Il dato migliora, però, se si guarda al livello di istruzione posseduto: all’aumentare del titolo di studio aumenta la quota di occupate e diminuisce il gap tra le donne senza figli e quelle con figli, in tutte le classi di età. La distanza più ampia (oltre 20 punti percentuali) riguarda, di nuovo, le giovani madri (25-34 anni) con al massimo la licenza media, il cui tasso di occupazione non raggiunge il 30%.
Queste condizioni, sommate fra loro, generano un cortocircuito occupazionale che penalizza fortemente la forza lavoro femminile, soprattutto in periodi di crisi o in presenza di particolari esigenze contingenti. Le donne sono “le ultime ad entrare e le prime ad uscire dal mercato”, poiché il loro lavoro è spesso considerato secondario, alla luce della maggiore precarietà contrattuale che lo caratterizza e della minore remuneratività ad esso associata, motivo per il quale il potenziale professionale femminile viene sacrificato più facilmente all’aumentare dei carichi familiari. Ciò perpetua l’esclusione femminile dal mercato del lavoro e amplia il divario di genere nel lungo periodo.

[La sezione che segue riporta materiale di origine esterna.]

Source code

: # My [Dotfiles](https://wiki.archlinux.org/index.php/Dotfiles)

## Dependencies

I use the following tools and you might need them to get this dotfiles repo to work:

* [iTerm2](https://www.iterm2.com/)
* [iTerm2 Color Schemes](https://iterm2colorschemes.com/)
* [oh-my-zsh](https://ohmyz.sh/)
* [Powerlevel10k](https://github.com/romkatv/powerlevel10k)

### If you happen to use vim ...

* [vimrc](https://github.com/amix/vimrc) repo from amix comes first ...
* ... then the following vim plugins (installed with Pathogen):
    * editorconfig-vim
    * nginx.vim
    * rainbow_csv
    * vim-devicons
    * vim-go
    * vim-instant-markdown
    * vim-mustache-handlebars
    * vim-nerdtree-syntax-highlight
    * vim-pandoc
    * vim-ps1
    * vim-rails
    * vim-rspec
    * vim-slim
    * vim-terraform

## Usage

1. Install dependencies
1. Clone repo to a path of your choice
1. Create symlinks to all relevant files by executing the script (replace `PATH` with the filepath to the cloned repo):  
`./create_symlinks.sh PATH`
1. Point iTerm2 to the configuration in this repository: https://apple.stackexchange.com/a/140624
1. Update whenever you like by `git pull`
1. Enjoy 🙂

Passando alle soluzioni, consci che non esista un’univoca e immediata strategia di contenimento del fenomeno, è possibile individuare due importanti aree di intervento: la prima ha a che fare con la costruzione di una capillare rete di welfare, che garantisca sempre maggiori possibilità di accesso a servizi per l’infanzia e di assistenza domiciliare. Investire in politiche mirate di conciliazione e nel potenziamento dei servizi pubblici consente, nel lungo periodo, di evitare la dispersione del potenziale professionale femminile e ottenere un ritorno economico non indifferente, per il tessuto imprenditoriale e per il territorio, nel suo complesso. A ciò si aggiunga la possibilità che anche le aziende private incentivino politiche di welfare integrativo a beneficio dei dipendenti, incoraggiando la costruzione di un ambiente di lavoro sano e improntato al benessere della persona: favorire l’accesso a congedi e permessi legati alla genitorialità e alla famiglia, promuovere orari flessibili e lavoro agile e attivare servizi aziendali di childcare può diventare un modo per migliorare l’equilibrio tra vita privata e professionale e disincentivare l’abbandono e il turnover.

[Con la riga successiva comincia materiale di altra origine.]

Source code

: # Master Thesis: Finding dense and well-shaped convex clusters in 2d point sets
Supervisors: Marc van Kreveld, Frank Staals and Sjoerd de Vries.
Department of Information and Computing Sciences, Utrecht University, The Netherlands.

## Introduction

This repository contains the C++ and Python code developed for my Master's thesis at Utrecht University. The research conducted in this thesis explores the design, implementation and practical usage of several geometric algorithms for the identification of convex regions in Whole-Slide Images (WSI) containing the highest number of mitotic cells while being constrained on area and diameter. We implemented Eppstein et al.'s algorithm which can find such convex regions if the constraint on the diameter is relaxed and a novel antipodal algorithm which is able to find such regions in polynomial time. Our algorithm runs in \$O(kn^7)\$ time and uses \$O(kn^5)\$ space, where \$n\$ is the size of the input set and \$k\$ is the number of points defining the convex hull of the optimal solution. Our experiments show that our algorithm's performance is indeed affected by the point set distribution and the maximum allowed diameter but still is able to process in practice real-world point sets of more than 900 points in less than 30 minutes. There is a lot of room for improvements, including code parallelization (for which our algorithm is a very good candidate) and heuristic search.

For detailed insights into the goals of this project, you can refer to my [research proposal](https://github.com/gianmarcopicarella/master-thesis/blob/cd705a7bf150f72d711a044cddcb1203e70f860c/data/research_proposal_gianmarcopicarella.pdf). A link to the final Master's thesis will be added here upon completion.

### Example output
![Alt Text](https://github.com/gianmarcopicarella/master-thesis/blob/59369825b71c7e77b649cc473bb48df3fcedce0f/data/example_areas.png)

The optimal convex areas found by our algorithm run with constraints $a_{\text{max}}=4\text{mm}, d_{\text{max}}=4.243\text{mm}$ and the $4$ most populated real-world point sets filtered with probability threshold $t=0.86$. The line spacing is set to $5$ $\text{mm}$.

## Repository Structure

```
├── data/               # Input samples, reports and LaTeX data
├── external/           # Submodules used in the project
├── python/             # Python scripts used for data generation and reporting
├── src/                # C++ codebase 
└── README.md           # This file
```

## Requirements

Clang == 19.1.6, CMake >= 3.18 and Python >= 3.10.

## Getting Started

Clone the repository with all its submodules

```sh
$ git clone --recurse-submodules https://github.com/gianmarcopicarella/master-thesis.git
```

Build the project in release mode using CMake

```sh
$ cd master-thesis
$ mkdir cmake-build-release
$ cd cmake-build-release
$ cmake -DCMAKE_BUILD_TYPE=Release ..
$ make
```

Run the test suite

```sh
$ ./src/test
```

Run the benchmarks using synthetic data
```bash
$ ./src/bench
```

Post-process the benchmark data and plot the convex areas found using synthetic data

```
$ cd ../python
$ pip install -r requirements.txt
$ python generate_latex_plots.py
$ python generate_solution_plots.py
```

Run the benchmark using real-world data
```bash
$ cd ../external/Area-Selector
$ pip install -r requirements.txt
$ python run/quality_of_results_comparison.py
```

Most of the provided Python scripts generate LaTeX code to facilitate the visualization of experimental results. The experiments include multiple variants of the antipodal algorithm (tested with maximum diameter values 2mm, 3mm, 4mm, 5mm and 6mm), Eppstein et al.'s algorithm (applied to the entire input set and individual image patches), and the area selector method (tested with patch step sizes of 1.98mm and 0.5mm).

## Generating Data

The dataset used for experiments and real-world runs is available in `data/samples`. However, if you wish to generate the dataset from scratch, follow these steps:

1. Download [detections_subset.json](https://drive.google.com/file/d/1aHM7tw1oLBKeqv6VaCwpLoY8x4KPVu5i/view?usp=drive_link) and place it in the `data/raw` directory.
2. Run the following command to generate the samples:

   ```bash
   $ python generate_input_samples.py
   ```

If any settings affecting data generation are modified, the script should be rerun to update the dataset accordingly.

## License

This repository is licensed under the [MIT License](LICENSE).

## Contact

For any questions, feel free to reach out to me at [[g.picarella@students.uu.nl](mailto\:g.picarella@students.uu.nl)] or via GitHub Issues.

La seconda area di intervento riguarda la diffusione di maggiori livelli di scolarizzazione e la facilitazione dell’accesso a percorsi di istruzione di secondo livello. Come visto, la vulnerabilità lavorativa si riduce significativamente all’aumentare del livello di istruzione, motivo per il quale è fondamentale, soprattutto nel Mezzogiorno dove si scontano maggiori carenze, promuovere politiche educative e formative improntate all’inclusione e alla professionalizzazione per tutte le età e in tutti i settori, in specie in quelli scientifici e tecnici, dove la presenza femminile fatica ancora a decollare.
In conclusione, la scarsa partecipazione femminile al mercato del lavoro in Italia non è solo il risultato di divari salariali o occupazionali, ma il frutto di barriere culturali, sociali e organizzative che ostacolano l’inclusione piena e duratura delle donne nel contesto occupazionale e rafforzano il cosiddetto soffitto di cristallo, una barriera invisibile ma resistente, che, ogni donna vede al di sopra di sé quando compie scelte legate alla sua professione. Superare tali ostacoli significa non solo raggiungere obiettivi legati all’equità e garantire l’accesso reale a pari opportunità lavorative, ma favorire la crescita economica del paese nella sua interezza, attraverso la piena valorizzazione del proprio capitale umano femminile.